Start of RECORDS

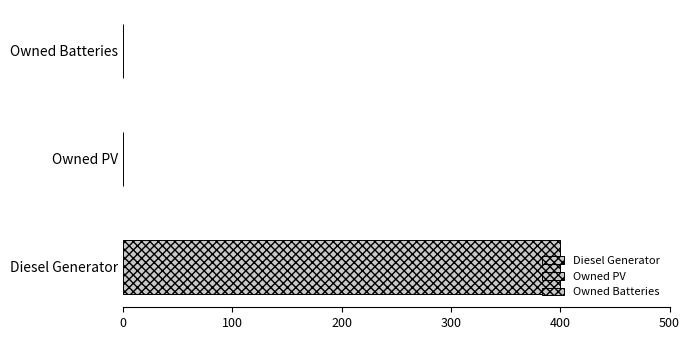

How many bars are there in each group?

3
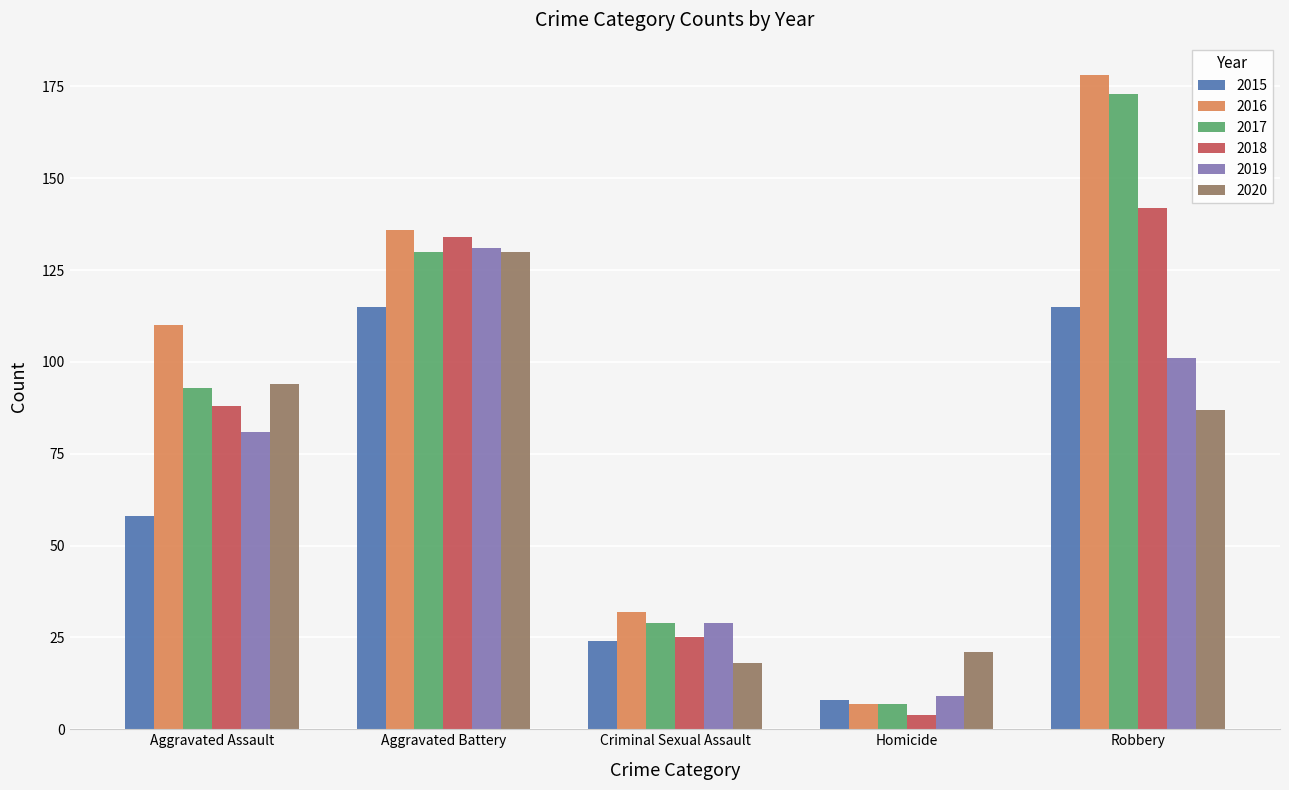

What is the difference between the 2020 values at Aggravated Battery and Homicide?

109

End of RECORDS
Start of RECORDS

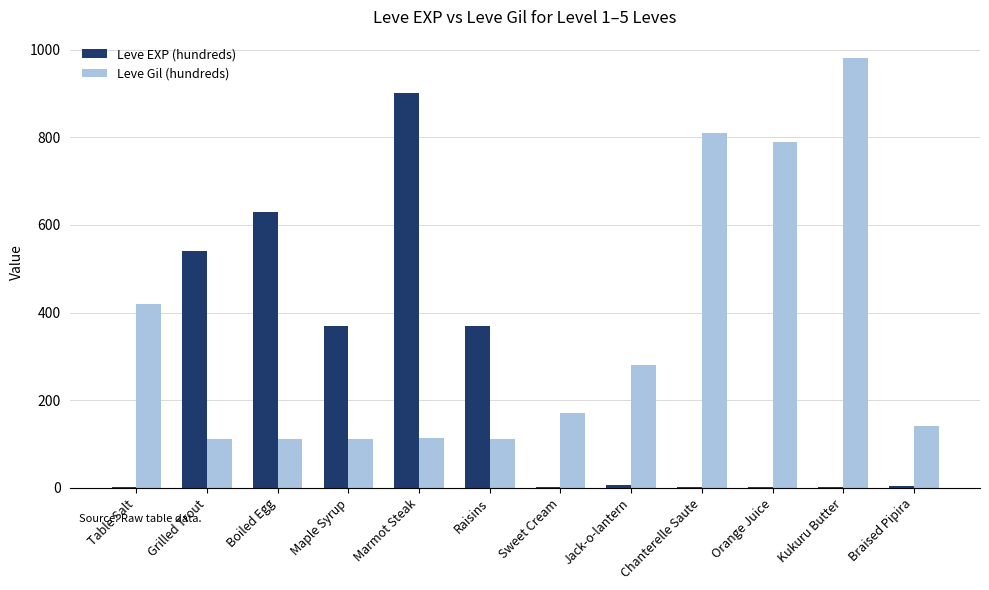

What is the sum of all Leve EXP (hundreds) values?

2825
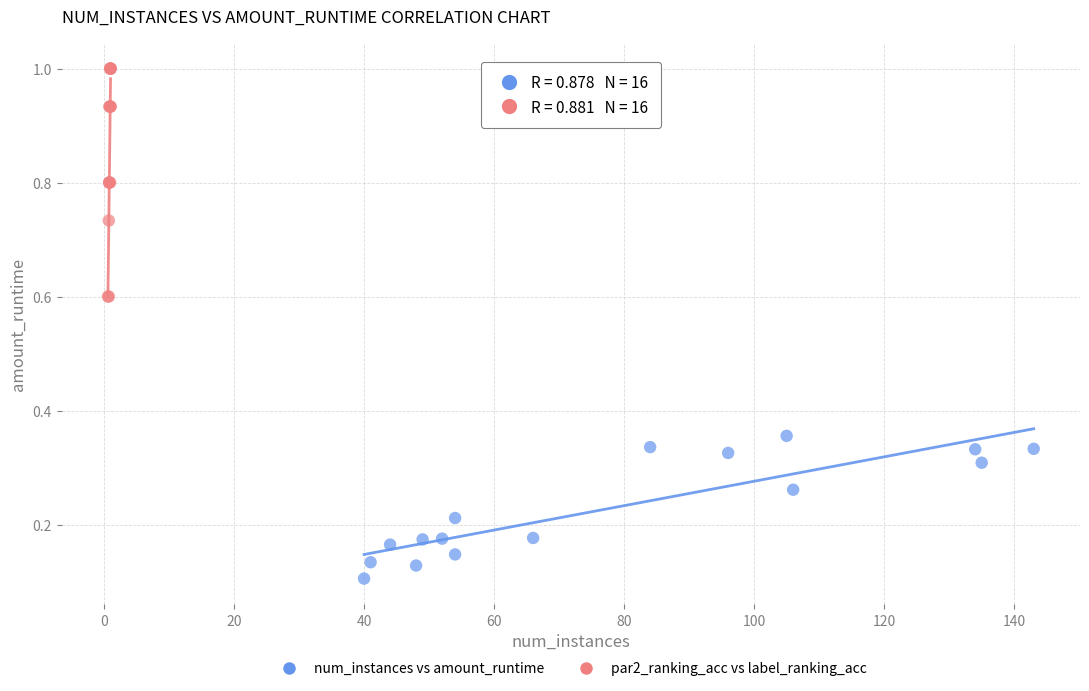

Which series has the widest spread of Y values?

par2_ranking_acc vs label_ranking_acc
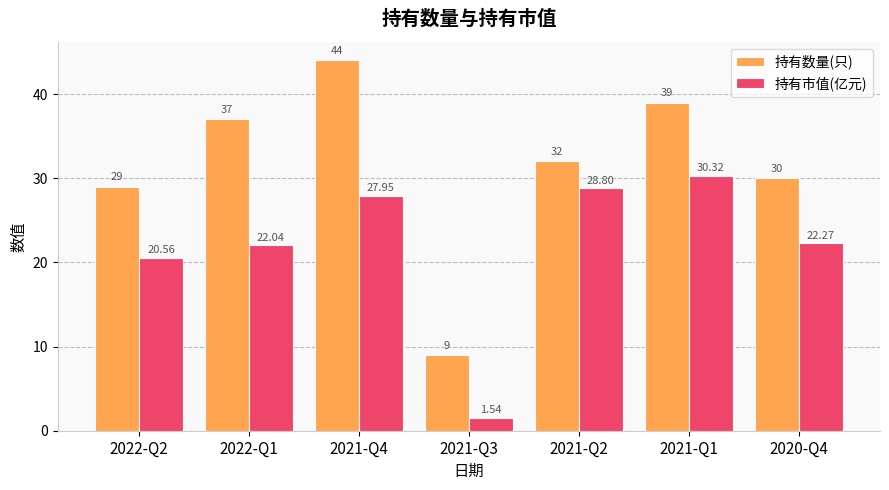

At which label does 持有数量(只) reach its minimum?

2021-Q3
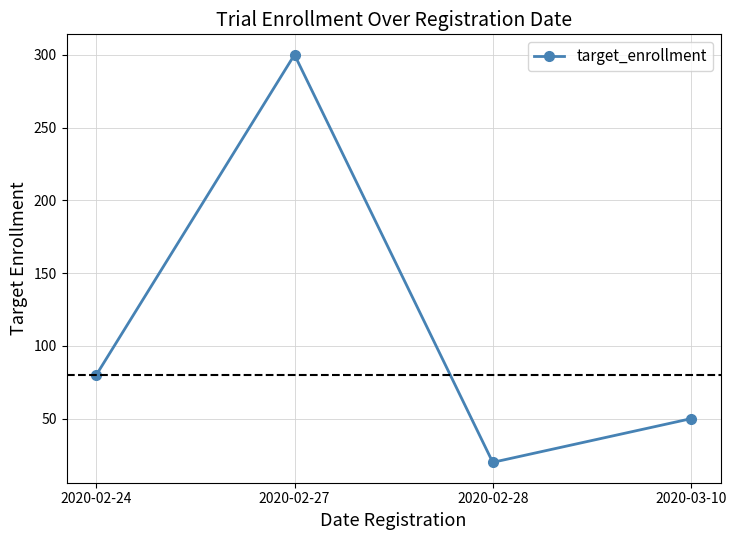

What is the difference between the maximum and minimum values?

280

End of RECORDS
Start of RECORDS

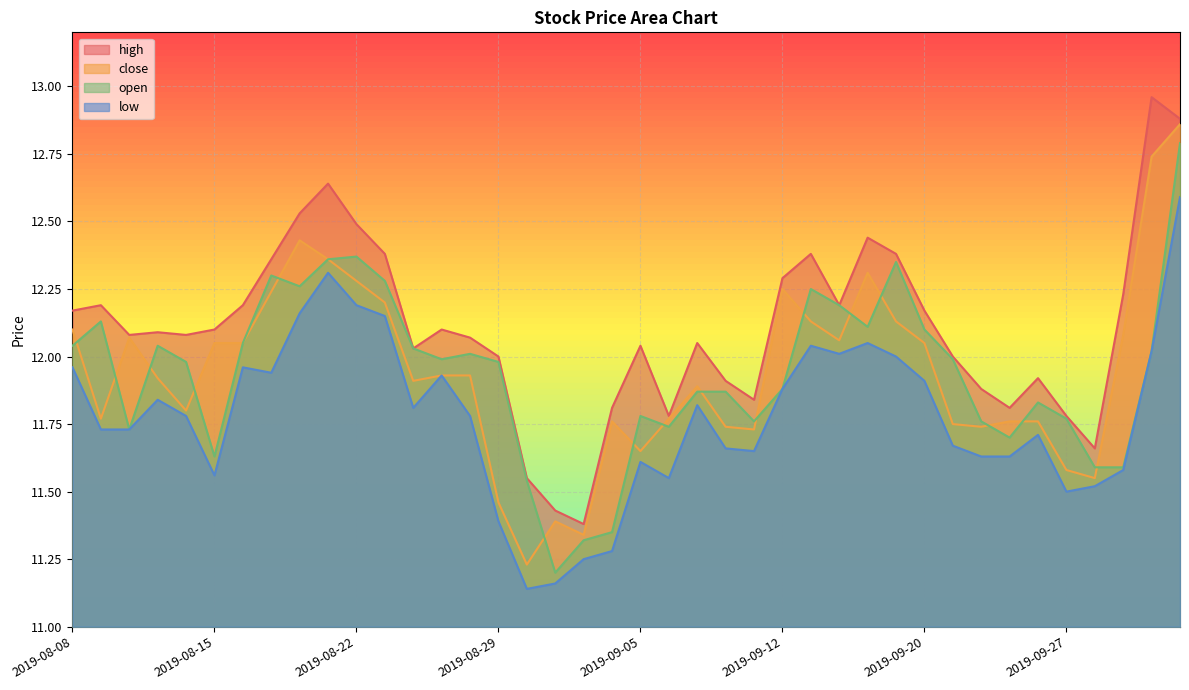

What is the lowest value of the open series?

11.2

End of RECORDS

#### WHAT THE TASK REQUIRES:
Reproduce the listing verbatim from the line containing "How many bars are there in each group?" through the line containing "What is the difference between the 2020", both included, omitting any pictures.

#### TASK RESPONSE:
How many bars are there in each group?

3

What is the difference between the 2020 values at Aggravated Battery and Homicide?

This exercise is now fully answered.